* [Exercise aim]: The lines below starting at the line containing "M657,993L715,1013L700,1046L720,1052L705,1085L625,1056Z" and ending at the line containing "M4,74L179,86L184,89L179,92L4,80Z" are to be repeated exactly, with both ends kept and nothing else added.

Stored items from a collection
== Segment start ==

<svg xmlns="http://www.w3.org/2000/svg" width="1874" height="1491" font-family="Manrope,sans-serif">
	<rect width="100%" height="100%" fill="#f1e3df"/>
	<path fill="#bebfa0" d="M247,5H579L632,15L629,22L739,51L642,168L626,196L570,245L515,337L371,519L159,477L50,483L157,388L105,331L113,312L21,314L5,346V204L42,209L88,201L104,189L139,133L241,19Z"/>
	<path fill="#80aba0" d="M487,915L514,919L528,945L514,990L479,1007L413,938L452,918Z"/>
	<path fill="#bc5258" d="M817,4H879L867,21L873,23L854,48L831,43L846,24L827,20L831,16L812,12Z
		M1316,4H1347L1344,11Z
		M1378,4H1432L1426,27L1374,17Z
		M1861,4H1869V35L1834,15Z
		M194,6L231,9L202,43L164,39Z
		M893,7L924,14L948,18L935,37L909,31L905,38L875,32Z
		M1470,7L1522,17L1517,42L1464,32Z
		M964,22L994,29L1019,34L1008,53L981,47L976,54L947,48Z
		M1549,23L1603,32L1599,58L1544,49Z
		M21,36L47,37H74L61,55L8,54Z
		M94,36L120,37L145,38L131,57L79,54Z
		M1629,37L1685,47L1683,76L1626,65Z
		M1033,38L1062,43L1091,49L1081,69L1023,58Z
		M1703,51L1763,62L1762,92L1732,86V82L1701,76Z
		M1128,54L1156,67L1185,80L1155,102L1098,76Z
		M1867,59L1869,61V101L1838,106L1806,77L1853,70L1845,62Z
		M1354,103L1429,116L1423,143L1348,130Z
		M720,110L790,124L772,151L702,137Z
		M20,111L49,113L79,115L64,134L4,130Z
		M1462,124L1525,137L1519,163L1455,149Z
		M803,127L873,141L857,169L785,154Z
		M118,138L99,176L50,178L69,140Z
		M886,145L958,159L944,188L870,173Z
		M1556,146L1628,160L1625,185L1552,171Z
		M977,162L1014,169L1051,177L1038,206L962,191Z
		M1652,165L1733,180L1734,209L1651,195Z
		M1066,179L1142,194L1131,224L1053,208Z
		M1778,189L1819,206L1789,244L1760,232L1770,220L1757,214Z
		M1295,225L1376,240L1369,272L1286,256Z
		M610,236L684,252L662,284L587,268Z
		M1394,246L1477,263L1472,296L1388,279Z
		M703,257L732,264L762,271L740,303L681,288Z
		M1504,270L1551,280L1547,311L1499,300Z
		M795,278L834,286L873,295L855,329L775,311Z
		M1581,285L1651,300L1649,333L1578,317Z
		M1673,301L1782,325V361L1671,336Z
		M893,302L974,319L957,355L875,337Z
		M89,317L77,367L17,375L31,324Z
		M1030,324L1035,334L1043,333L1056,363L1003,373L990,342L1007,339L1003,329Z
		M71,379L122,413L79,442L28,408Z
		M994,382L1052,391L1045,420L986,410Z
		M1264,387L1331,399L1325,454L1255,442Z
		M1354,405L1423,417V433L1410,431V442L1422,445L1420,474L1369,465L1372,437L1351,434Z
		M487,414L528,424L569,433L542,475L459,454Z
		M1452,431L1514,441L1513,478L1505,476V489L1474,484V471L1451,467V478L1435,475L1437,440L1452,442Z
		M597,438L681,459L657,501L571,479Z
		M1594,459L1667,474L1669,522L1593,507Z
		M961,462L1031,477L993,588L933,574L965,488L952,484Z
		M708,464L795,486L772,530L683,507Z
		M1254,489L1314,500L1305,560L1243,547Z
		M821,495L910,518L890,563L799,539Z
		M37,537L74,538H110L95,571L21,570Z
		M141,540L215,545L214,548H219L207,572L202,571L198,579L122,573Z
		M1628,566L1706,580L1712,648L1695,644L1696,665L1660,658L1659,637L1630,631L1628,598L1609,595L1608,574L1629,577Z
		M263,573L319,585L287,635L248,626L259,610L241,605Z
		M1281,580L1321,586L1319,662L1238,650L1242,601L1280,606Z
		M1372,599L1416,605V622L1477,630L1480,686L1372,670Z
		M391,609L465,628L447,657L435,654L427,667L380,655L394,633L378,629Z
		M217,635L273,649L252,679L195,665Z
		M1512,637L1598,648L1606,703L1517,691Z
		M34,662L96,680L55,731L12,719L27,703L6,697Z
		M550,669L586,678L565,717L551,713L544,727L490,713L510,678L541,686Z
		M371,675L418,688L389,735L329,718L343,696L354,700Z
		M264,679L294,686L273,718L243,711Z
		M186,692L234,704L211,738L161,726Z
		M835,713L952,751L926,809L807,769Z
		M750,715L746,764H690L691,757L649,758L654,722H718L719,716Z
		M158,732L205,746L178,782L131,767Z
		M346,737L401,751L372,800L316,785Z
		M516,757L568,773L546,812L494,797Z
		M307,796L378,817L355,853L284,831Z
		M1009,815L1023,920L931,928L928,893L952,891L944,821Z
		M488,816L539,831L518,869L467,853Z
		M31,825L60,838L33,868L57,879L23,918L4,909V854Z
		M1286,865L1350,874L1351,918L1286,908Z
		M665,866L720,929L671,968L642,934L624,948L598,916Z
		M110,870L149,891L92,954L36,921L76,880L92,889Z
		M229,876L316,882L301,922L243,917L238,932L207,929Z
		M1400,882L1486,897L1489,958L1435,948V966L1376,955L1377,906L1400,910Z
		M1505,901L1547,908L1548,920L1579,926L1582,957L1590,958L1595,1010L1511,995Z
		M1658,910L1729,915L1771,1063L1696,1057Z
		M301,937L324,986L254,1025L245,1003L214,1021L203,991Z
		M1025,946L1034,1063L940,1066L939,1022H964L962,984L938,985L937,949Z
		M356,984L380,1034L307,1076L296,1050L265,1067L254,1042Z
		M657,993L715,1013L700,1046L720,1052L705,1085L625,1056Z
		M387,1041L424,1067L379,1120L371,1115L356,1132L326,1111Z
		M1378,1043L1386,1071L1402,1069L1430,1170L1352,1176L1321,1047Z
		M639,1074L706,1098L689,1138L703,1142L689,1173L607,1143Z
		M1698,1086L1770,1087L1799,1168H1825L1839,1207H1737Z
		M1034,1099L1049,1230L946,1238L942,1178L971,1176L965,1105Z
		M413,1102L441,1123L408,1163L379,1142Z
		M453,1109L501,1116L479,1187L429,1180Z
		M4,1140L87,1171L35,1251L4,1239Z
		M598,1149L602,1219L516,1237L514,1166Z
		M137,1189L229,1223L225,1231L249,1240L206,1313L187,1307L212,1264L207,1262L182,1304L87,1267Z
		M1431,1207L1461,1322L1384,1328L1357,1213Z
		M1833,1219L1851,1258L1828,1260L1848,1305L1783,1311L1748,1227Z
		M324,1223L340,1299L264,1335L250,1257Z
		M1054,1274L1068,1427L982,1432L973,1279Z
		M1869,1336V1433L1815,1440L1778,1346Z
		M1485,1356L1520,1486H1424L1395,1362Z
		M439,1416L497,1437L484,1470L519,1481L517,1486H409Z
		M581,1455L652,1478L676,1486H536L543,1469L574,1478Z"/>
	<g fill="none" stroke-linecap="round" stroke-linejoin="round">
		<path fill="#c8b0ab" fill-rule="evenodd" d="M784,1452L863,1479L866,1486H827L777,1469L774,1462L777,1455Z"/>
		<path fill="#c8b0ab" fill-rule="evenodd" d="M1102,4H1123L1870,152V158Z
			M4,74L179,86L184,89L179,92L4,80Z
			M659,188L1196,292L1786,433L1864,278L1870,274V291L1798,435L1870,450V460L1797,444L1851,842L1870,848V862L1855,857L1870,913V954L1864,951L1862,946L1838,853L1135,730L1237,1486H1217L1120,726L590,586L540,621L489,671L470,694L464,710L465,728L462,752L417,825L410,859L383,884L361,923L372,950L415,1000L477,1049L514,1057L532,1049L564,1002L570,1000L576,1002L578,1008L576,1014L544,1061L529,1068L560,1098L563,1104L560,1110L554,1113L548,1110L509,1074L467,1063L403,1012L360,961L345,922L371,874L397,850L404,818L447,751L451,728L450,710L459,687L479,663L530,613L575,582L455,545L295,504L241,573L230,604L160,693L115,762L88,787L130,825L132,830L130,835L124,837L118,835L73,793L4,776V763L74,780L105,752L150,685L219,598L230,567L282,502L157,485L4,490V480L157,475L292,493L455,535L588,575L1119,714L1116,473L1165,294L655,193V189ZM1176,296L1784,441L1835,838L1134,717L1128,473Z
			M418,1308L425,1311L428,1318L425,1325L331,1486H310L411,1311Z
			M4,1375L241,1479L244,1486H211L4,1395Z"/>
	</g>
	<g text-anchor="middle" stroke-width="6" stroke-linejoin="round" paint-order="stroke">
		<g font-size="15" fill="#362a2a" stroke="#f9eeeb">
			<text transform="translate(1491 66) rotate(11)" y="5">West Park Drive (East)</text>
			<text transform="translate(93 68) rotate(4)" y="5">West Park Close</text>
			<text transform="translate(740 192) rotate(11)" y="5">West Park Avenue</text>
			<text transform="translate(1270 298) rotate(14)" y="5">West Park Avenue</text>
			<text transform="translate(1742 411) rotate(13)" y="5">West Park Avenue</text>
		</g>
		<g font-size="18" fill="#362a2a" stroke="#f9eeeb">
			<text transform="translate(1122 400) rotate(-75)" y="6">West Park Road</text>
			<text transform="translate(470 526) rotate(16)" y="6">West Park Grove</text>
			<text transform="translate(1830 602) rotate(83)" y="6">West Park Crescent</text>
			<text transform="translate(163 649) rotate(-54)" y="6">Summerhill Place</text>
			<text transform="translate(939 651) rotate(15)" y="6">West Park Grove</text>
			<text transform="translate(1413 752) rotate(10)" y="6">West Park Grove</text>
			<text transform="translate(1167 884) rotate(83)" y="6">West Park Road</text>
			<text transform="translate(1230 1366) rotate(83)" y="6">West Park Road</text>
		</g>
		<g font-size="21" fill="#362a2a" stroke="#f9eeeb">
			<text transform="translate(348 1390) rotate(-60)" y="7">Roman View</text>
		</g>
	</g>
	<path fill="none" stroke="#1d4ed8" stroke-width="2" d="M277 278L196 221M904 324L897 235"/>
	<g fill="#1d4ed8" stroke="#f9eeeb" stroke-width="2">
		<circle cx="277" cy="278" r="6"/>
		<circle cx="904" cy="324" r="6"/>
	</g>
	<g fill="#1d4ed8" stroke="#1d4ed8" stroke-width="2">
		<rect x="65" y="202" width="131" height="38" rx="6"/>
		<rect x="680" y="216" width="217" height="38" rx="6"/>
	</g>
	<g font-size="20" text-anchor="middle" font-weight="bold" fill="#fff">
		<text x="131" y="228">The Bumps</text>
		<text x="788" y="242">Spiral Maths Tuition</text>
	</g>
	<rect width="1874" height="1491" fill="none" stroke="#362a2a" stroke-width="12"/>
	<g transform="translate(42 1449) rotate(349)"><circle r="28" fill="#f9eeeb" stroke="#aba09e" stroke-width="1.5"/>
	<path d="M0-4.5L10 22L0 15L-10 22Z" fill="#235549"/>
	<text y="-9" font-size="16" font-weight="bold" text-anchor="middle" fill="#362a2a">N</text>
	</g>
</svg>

== Segment end ==

* [Your response]:
		M657,993L715,1013L700,1046L720,1052L705,1085L625,1056Z
		M387,1041L424,1067L379,1120L371,1115L356,1132L326,1111Z
		M1378,1043L1386,1071L1402,1069L1430,1170L1352,1176L1321,1047Z
		M639,1074L706,1098L689,1138L703,1142L689,1173L607,1143Z
		M1698,1086L1770,1087L1799,1168H1825L1839,1207H1737Z
		M1034,1099L1049,1230L946,1238L942,1178L971,1176L965,1105Z
		M413,1102L441,1123L408,1163L379,1142Z
		M453,1109L501,1116L479,1187L429,1180Z
		M4,1140L87,1171L35,1251L4,1239Z
		M598,1149L602,1219L516,1237L514,1166Z
		M137,1189L229,1223L225,1231L249,1240L206,1313L187,1307L212,1264L207,1262L182,1304L87,1267Z
		M1431,1207L1461,1322L1384,1328L1357,1213Z
		M1833,1219L1851,1258L1828,1260L1848,1305L1783,1311L1748,1227Z
		M324,1223L340,1299L264,1335L250,1257Z
		M1054,1274L1068,1427L982,1432L973,1279Z
		M1869,1336V1433L1815,1440L1778,1346Z
		M1485,1356L1520,1486H1424L1395,1362Z
		M439,1416L497,1437L484,1470L519,1481L517,1486H409Z
		M581,1455L652,1478L676,1486H536L543,1469L574,1478Z"/>
	<g fill="none" stroke-linecap="round" stroke-linejoin="round">
		<path fill="#c8b0ab" fill-rule="evenodd" d="M784,1452L863,1479L866,1486H827L777,1469L774,1462L777,1455Z"/>
		<path fill="#c8b0ab" fill-rule="evenodd" d="M1102,4H1123L1870,152V158Z
			M4,74L179,86L184,89L179,92L4,80Z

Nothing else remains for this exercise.